TypeScript and Python. Install with npm install @anthropic-ai/claude-agent-sdk (Node.js, Bun, or Deno) or pip install claude-agent-sdk (Python 3.10 or later). Both expose the same query() entry point and the same options, so the concepts in this tutorial transfer directly between them.
How is this different from just calling the Claude API directly?
The raw API returns one completion per call and leaves the agentic loop, tool execution, and retries to you. The Agent SDK runs that loop: the model picks a tool, the SDK executes it, returns the result, and repeats until the task finishes or maxTurns trips. You consume a message stream instead of building orchestration by hand.

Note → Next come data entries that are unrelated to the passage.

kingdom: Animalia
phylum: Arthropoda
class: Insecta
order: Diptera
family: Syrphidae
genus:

Can I deploy the agent to a cloud provider?
You can deploy it anywhere that runs a Node.js or Python process: a serverless function or a persistent service both work. Provision real headroom for a subprocess, since the SDK runs an actual process rather than calling the API in-process. In TypeScript, remember to spread ...process.env into options.env or the subprocess loses your API key.
How do I give the agent access to external tools?
Add the capability to allowedTools. Built-in tools include WebSearch and WebFetch for the web, plus Read, Write, Edit, Glob, Grep, and Bash for the filesystem and shell. For a database or any custom system, expose it through an MCP server and register it in your options. Grant only the tools the job needs.
What happens if the agent gets stuck in a tool-call loop?
Without a limit, it can keep calling tools indefinitely, because there is no default session timeout. Set maxTurns in your options, { maxTurns: 20 }, for example, and the agent stops after that many tool-use round trips no matter what. If you see the same tool firing repeatedly with no progress, tighten the completion criterion in your system prompt.